Our goal is to understand the formation of PCR-mediated recombinants when many closely related sequences are present in the same reaction, and when a high number of cycles is required to generate robust products. Low primer-to-target amplicon ratio is assumed to be the main reason for mismatch pairing in later cycles, which leads to chimera formation (15,16,17)(24); thus, we also surveyed different initial DNA concentrations. Varying DNA concentrations is also relevant because in genomic DNA extractions, the absolute number of genome copies varies according to genome size and the subsequent high copy number of members of large gene families could lead to increased PCR recombination (23).

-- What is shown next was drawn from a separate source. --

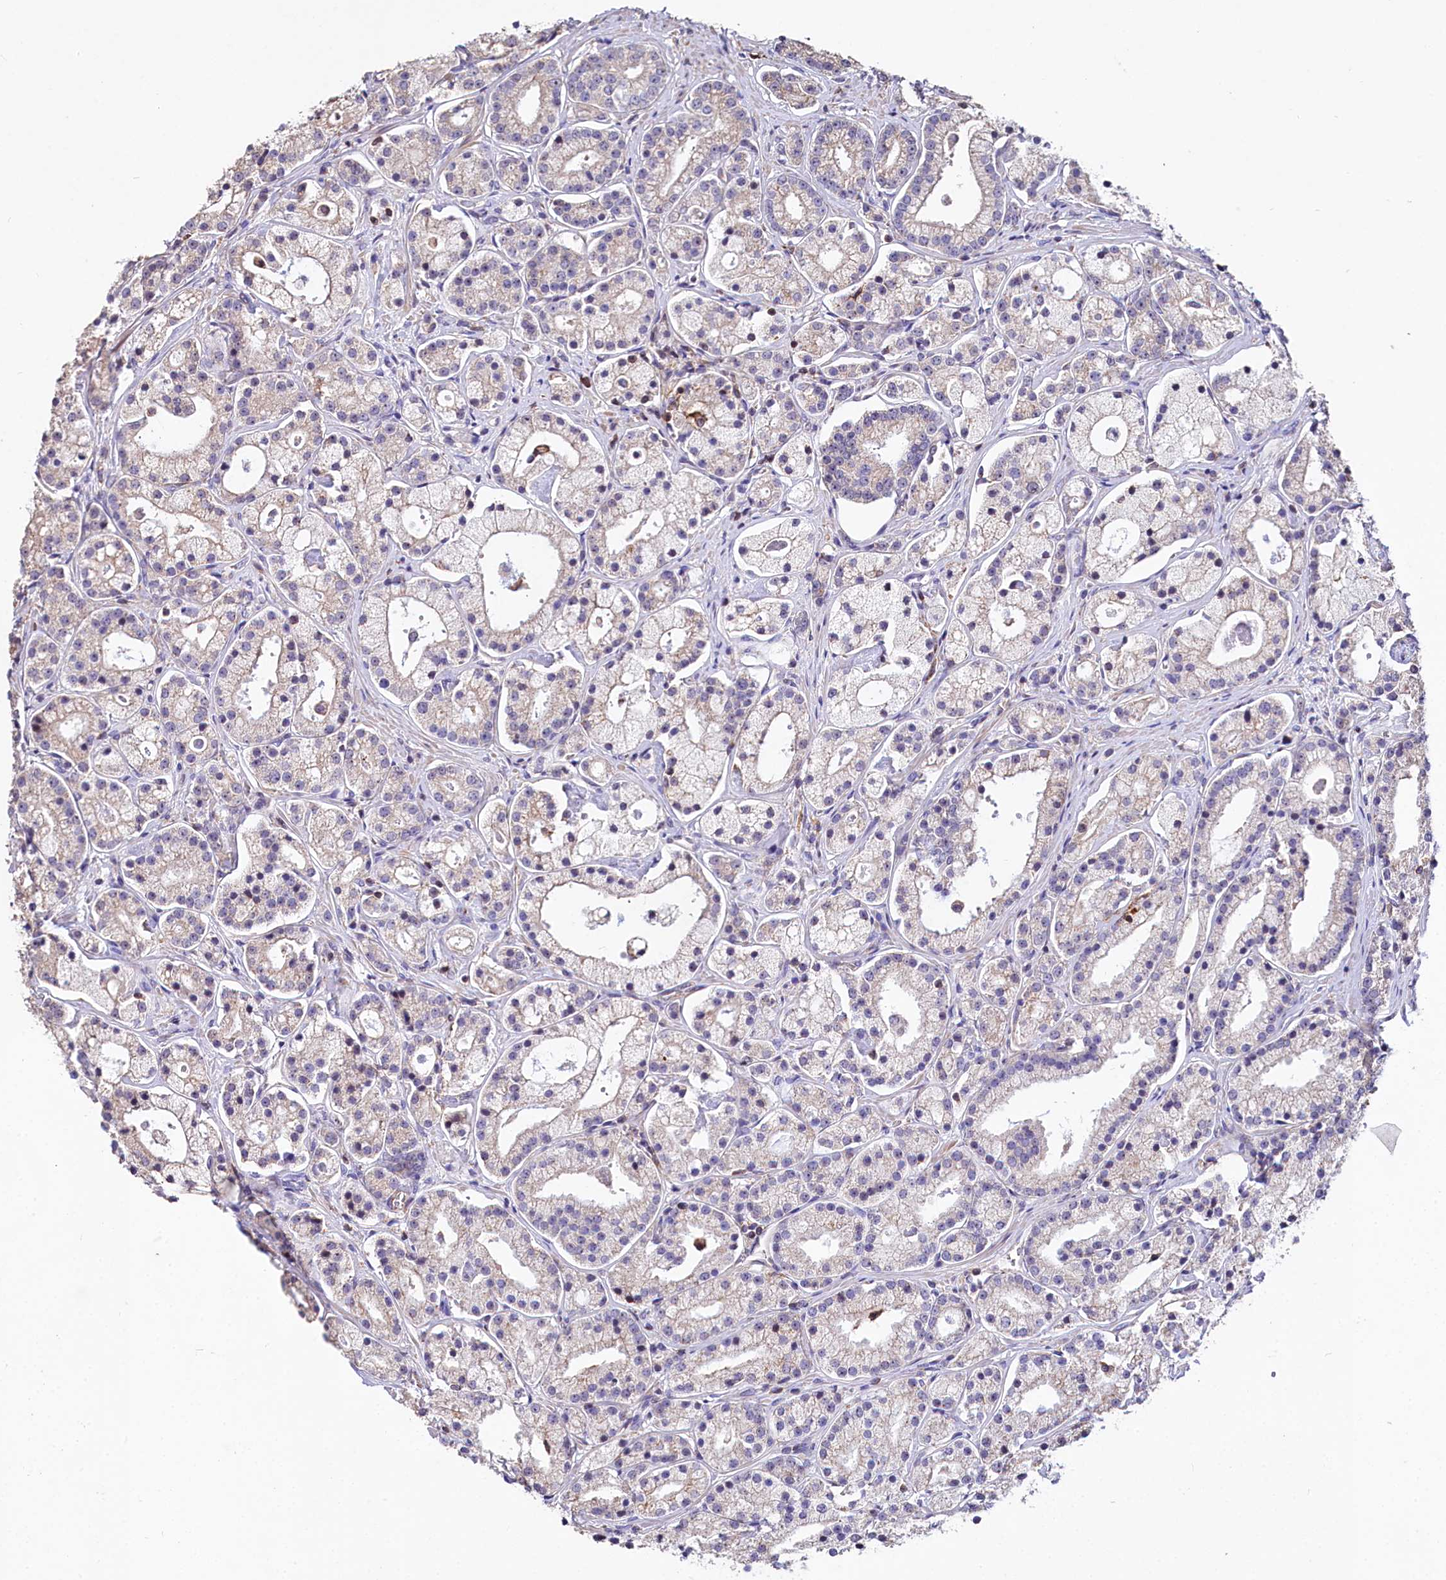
{"staining": {"intensity": "weak", "quantity": "25%-75%", "location": "cytoplasmic/membranous"}, "tissue": "prostate cancer", "cell_type": "Tumor cells", "image_type": "cancer", "snomed": [{"axis": "morphology", "description": "Adenocarcinoma, High grade"}, {"axis": "topography", "description": "Prostate"}], "caption": "IHC of prostate cancer (high-grade adenocarcinoma) shows low levels of weak cytoplasmic/membranous expression in approximately 25%-75% of tumor cells. The protein of interest is shown in brown color, while the nuclei are stained blue.", "gene": "RPUSD3", "patient": {"sex": "male", "age": 69}}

Here we analyze the formation of chimeras from a set of eight paralogous protein-coding genes by comparing the following experimental conditions: (i) a processivity-enhanced, proofreading polymerase to a traditional proofreading polymerase; (ii) high cycle number to standard cycle number; and (iii) a range of initial template concentrations. These sets of conditions are relevant to numerous research areas as parameters fall within recommendations and are likely to be used in standard laboratory practice.Material and methods Origin of templates
We chose to investigate a set of eight paralogous haplotypes of the actin gene extracted from the testate amoeba Arcella hemisphaerica. The eight haplotypes differ 2.4–20.5% in nucleotide sequence. Actin clones were obtained from previous work in A. hemisphaerica as described in Tekle et. al (5), except that resulting clones were purified using the PureLink kit (Invitrogen). To generate templates for the experiment (Figure 1), we eliminated the vector by diluting each purification to 25 ng/µL and amplified them separately using Arcella-specific degenerate primers designed from an alignment with >30 actin paralogs from this taxon: AhemAct-F (5′-GARGARCAYC CYGTYTTGTTGAC-3′) and AhemAct-R (5′-TAYTTYCTYTCDGGRGGAGCAAT-3′). Phusion Hot Start polymerase (Cat. no. F540; New England BioLabs, Ipswich, MA, USA) was used in the following conditions: 35 cycles of 98°C denaturing for 15 s, 56°C annealing for 15 s, and 72°C extension for 45 s. These primers yield an actin fragment that is 670 bp long. We performed these experiments using appropriate negative and positive controls and the amplified products were sequenced to check for quality (data not shown). Each amplified product was then purified using Microclean (The Gel Company, San Francisco, CA, USA). Finally, all haplotypes were individually diluted to 1 ng/µL and mixed (Figure 1).